By midday on Thursday insurgents had not entered Samarra, the next big city in their path on the Tigris north of Baghdad.
“The situation inside Samarra is very calm today and I can’t see any presence of the militants. Life is normal here,” said Wisam Jamal, a government employee in the mainly Sunni city which houses Shi’ite pilgrimage site.
The million-strong Iraqi army, trained by the United States at a cost of nearly $25 billion, is hobbled by low morale and corruption.
Iraq’s parliament was due to hold an extraordinary session on Thursday to vote on declaring a state of emergency, but failed to reach a quorum, a sign of the sectarian political dysfunction that has paralized decision-making in Baghdad.
About 500,000 Iraqis have fled Mosul, home to 2 million people, and the surrounding province, many seeking safety in autonomous Kurdistan, a region that has prospered while patrolled by the powerful peshmerga, avoiding the violence that has plagued the rest of Iraq since the U.S. invasion in 2003.
Maliki described the fall of Mosul as a “conspiracy” and said the security forces who had abandoned their posts would be punished. He also said Iraqis were volunteering in several provinces to join army brigades to fight ISIS.
In a statement on its Twitter account, ISIS said it had taken Mosul as part of a plan “to conquer the entire state and cleanse it from the apostates,” referring to the province of Nineveh of which the city is the capital.
Militants were reported to have executed soldiers and policemen after their seizure of some towns.
In Mosul, 80 Turkish citizens were being held hostage by ISIS, the foreign ministry in Ankara said, after its consulate there was overrun.

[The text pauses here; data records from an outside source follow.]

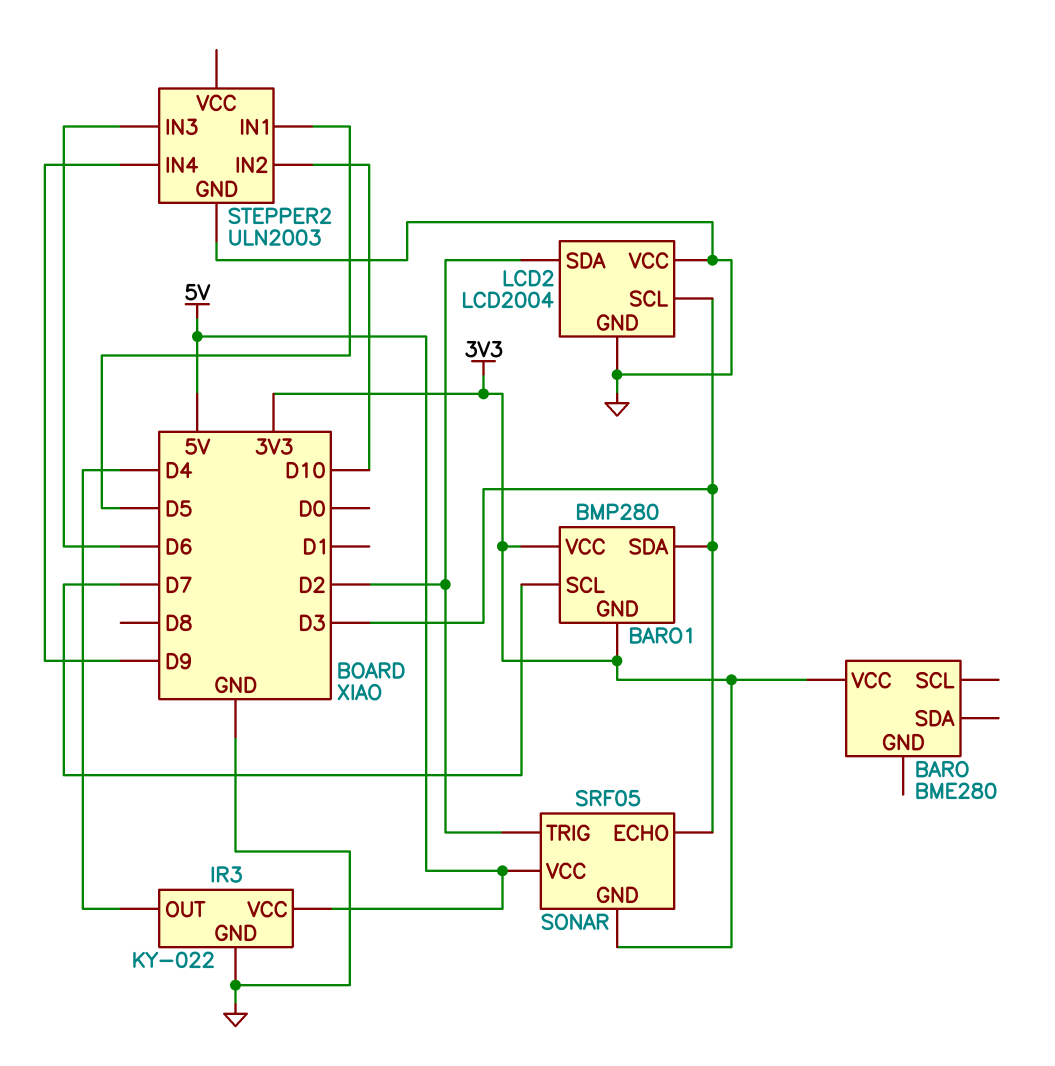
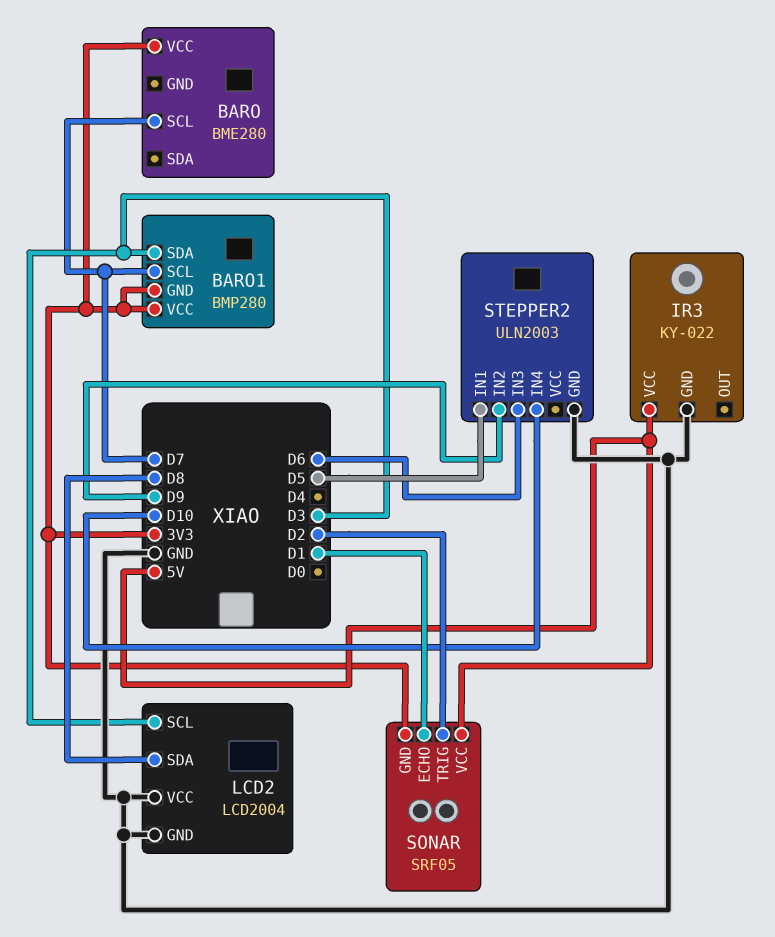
BARO pin SCL: none -> D7
IR3 pin OUT: D4 -> none
LCD2 pin SDA: D2 -> D8
SONAR pin ECHO: D3 -> D1
STEPPER2 pin IN2: D10 -> D9
STEPPER2 pin IN4: D9 -> D10

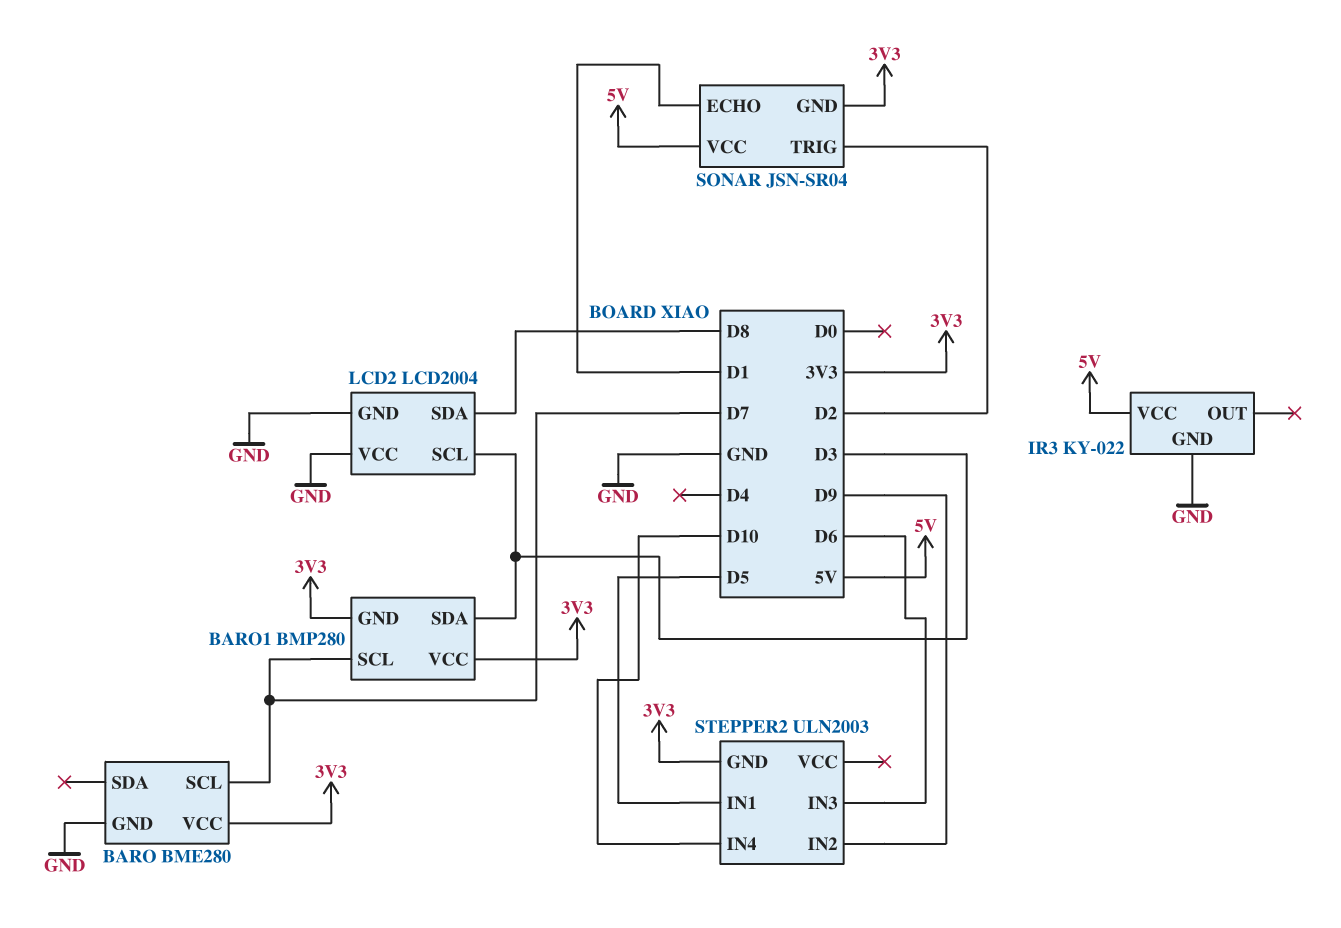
BARO pin GND: none -> GND
SONAR: SRF05 -> JSN-SR04
STEPPER2 pin GND: GND -> 3V3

Turkey threatened to retaliate if any of the group, which included special forces soldiers, diplomats and children, were harmed.
Ambassadors of the NATO defense alliance held an emergency meeting in Brussels at Turkey’s request and Prime Minister Tayyip Erdogan held talks with U.S. Vice President Joe Biden about the developments.

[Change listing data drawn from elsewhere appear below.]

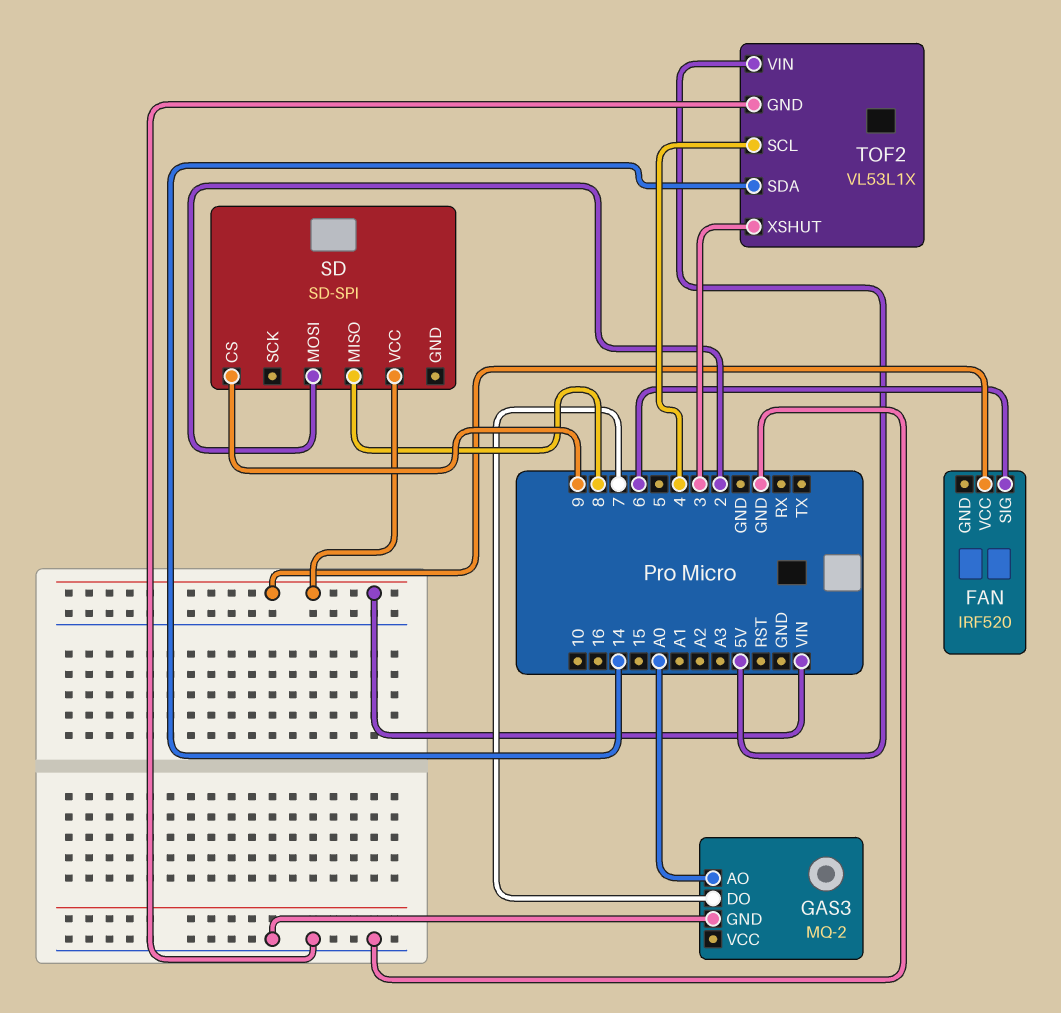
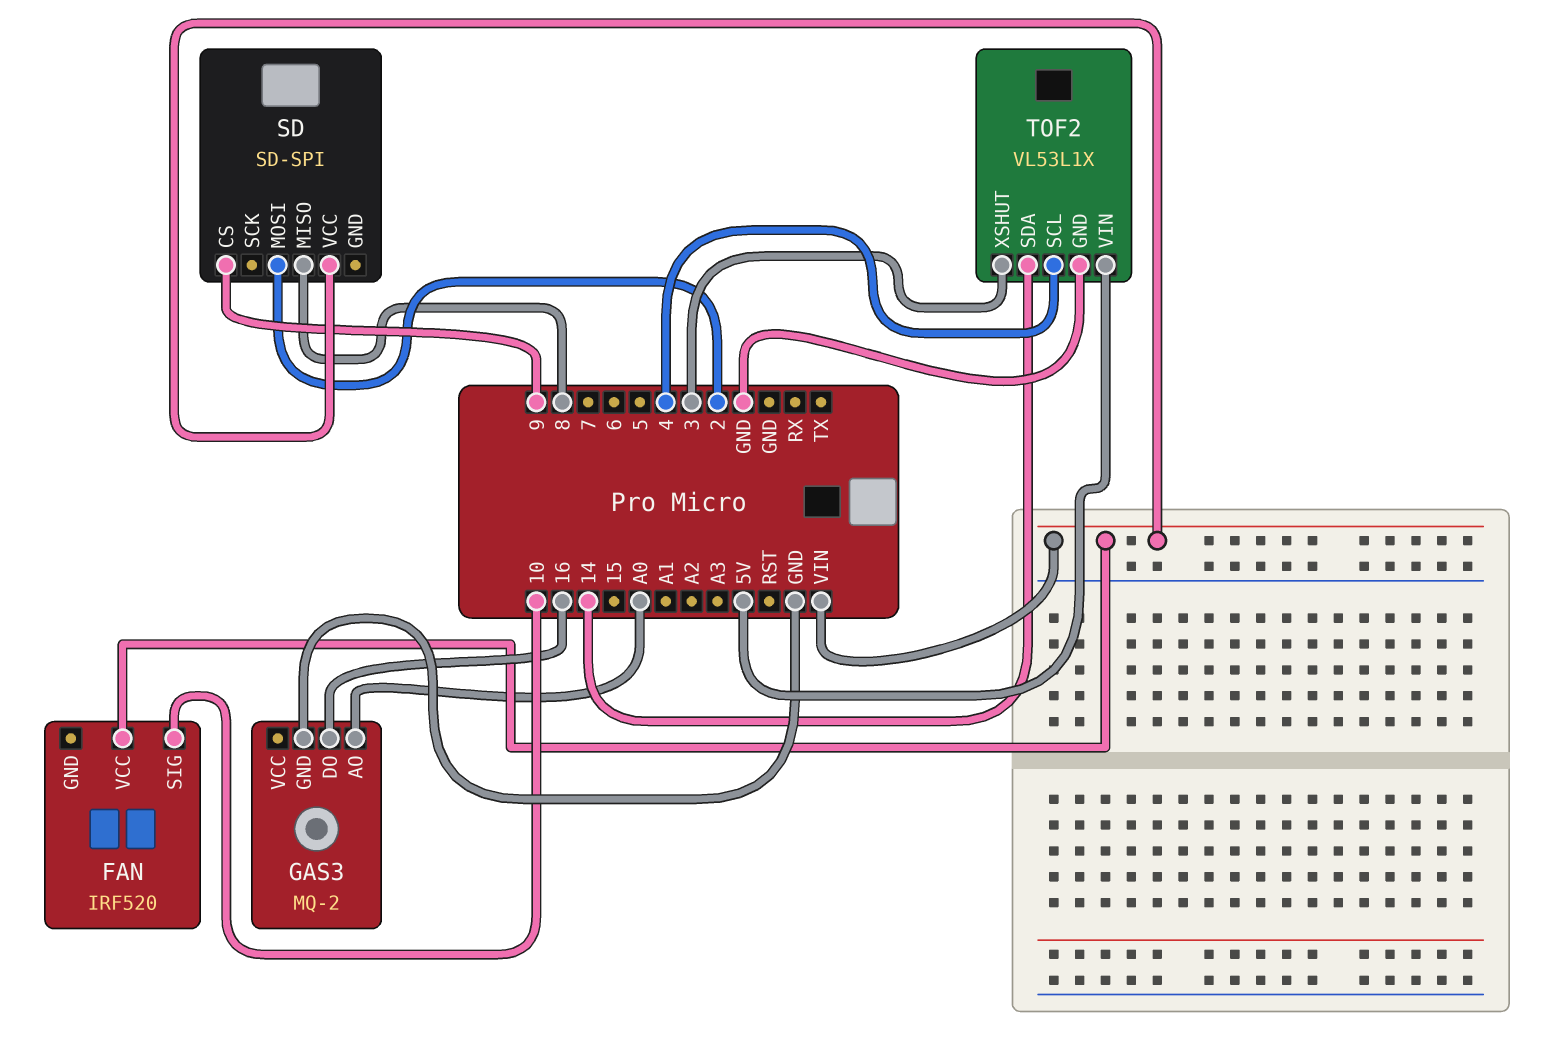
FAN pin SIG: 6 -> 10
GAS3 pin DO: 7 -> 16

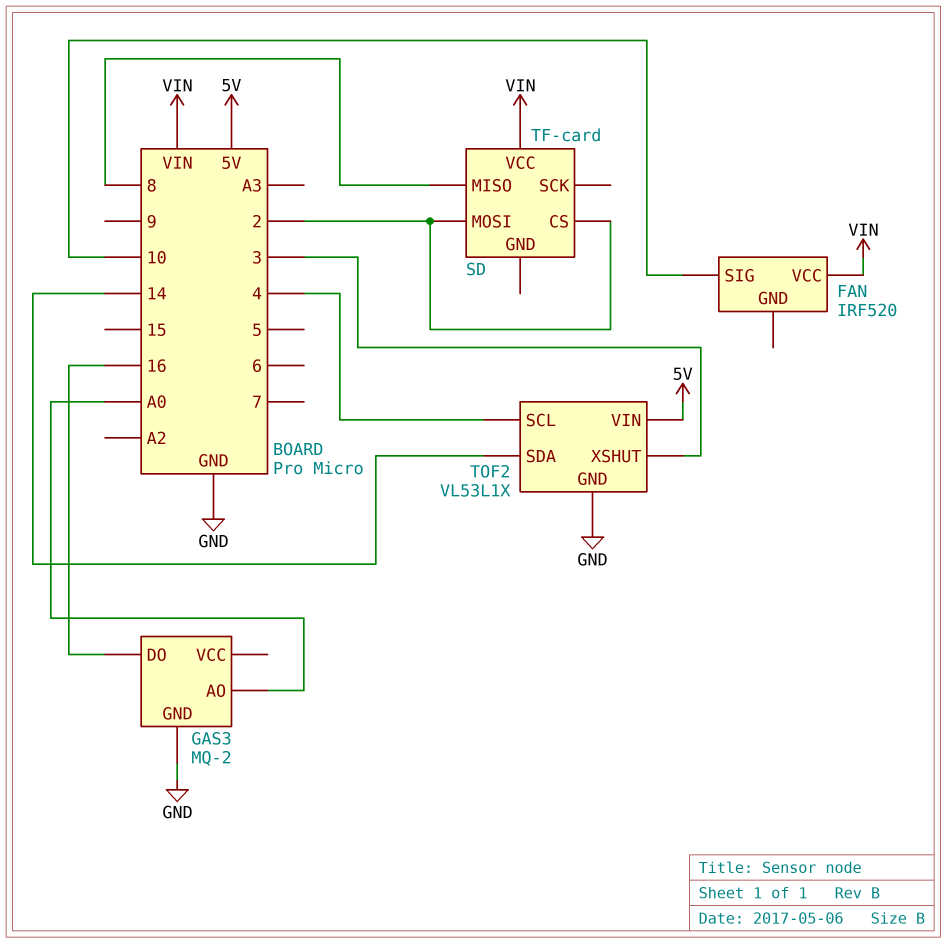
SD: SD-SPI -> TF-card
SD pin CS: 9 -> 2

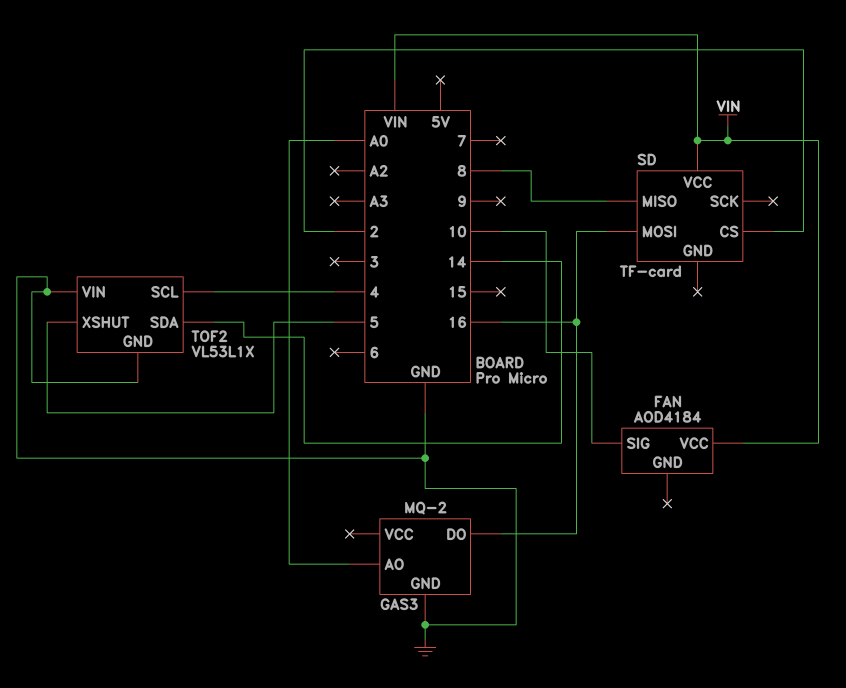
FAN: IRF520 -> AOD4184
SD pin MOSI: 2 -> 16
TOF2 pin VIN: 5V -> GND
TOF2 pin XSHUT: 3 -> 5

ISIS, led by Abu Bakr al-Baghdadi, broke with al-Qaeda’s international leader, Osama bin Laden’s former lieutenant Ayman al-Zawahri, and has clashed with al-Qaeda fighters in Syria.
In Syria it controls swathes of territory, funding its advances through taxing local businesses, seizing aid and selling oil. In Iraq, it has carried out regular bombings against civilians, killing hundreds a month.
President Obama said on Thursday that he is looking at all options in helping the Iraqi government.
“I don’t rule anything out,” Obama said when asked whether the United States is considering drone strikes or any other action to stop the insurgency.
Obama, speaking to reporters at the White House as he met Australian Prime Minister Tony Abbott, said the United States has an interest in making sure jihadists do not gain a foothold in Iraq.
He said there will be short-term immediate actions that need to be done militarily in Iraq, and that his national security team is looking at all options. He said the United States is prepared to take military action when its national security interests are threatened.